Tissus indisponibles  

Les pagnes koko donda de Fatimata Cissé sont fortement demandés. C’est sur commande qu’elle produit ces pagnes depuis un certain temps. Des clients accourent mais la productrice est dans l’incapacité matérielle de couvrir la demande. « Nous avons un problème de tissus. Quand nous recevons des commandes de nos clients, on n’arrive pas à tout honorer à cause du manque de tissus. Il y a des commandes qu’on est obligé de ne pas prendre parce qu’on sait qu’on ne pourra pas les honorer. Il y a des tissus qu’on peut chercher pendant des mois et des mois à Bobo-Dioulasso sans les avoir. On peut avoir un tissu de telle ou telle qualité aujourd’hui et faire un an sans avoir un tissu de même qualité. Pourtant, c’est en fonction de la qualité des tissus que les clients viennent et font leurs commandes », souligne-t-elle.

Les autorités politiques n’ont pas encore pris de mesures vigoureuses pour aider ou assister les femmes qui tirent leur pitance quotidienne de ce travail. Les actions des pouvoirs publics en faveur du secteur et de ces acteurs sont encore peu visibles. « On n’a encore pas eu l’aide de l’Etat. Mais récemment, le ministre du Commerce est passé voir comment nous travaillons. Nous espérons qu’avec son passage, les choses vont s’améliorer. Le ministre a fait des promesses. Il a promis de nous aider avec du matériel de travail et un lieu où on pourra travailler sans déranger les voisins », indique la productrice de koko donda, Fatimata Cissé. Mais déjà, dans son activité, elle mobilise une forte main d’œuvre pour l’assister dans ses activités de production de ce pagne. Des jeunes hommes, des filles et une vieille dame étaient à ses côtés le lundi 17 août 2020 pour la production d’un lot de pagnes commandé par un client. Ces employés touchent journalièrement 2000 à 6000 francs CFA selon l’expertise demandée ou le service fait, foi de Dame Cissé qui fait aussi dans la formation des jeunes en teinture.

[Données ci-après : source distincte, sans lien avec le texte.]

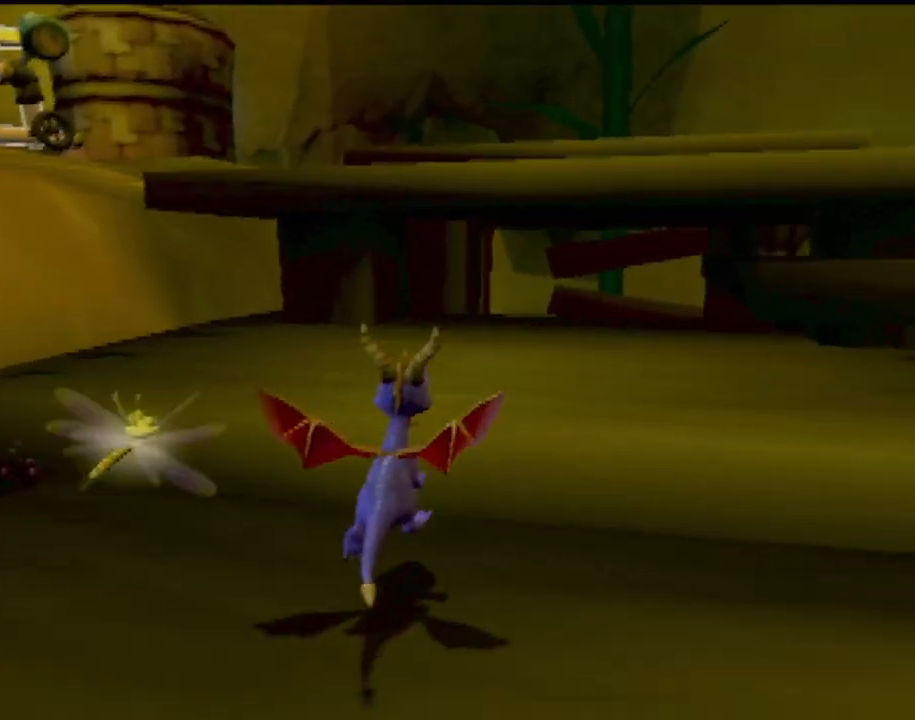
{"buttons": [], "left_stick": "up-right", "events": [[33, "CROSS", "down"], [183, "CROSS", "up"], [350, "left_stick", "up-right"]]}
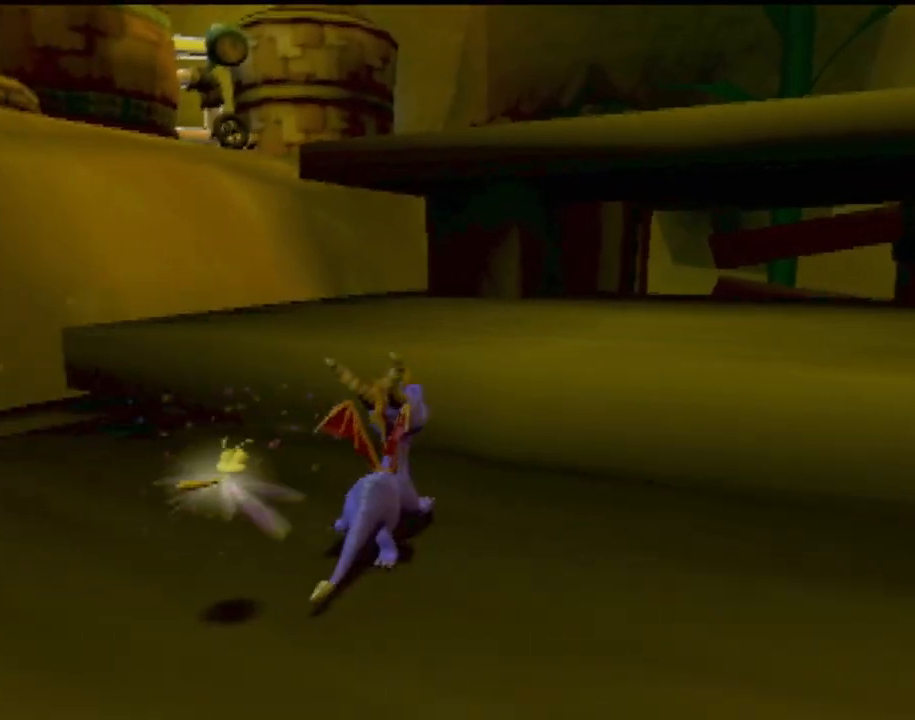
{"buttons": [], "left_stick": "right", "events": [[17, "CROSS", "down"], [200, "CROSS", "up"], [234, "left_stick", "right"]]}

Vers une labélisation du koko donda

Comme on le voit, la production de ce pagne traditionnel koko donda est devenu un gagne-pain pour plusieurs femmes de la ville de Bobo-Dioulasso. Jadis laissé aux laisser pour compte, ce pagne a connu un regain d’intérêt ces dernières années avec surtout l’œuvre de Sebastien Bazemo dit Bazem’Se, styliste burkinabè dont le travail a permis la revalorisation de ce pagne.

Sur le marché burkinabè, il n’y a pas que ces pagnes burkinabè, des acteurs internationaux produisent des tissus semblables au koko donda national. D’où l’existence d’une certaine concurrence sur le marché entre les produits. Selon nos informations, cette situation sera bientôt résolue, puisqu’ au niveau du ministère en charge du Commerce, de l’industrie et de l’artisanat, des réflexions sont en cours pour labeliser ce pagne qui est une marque déposée des femmes de Bobo-Dioulasso et du Burkina Faso.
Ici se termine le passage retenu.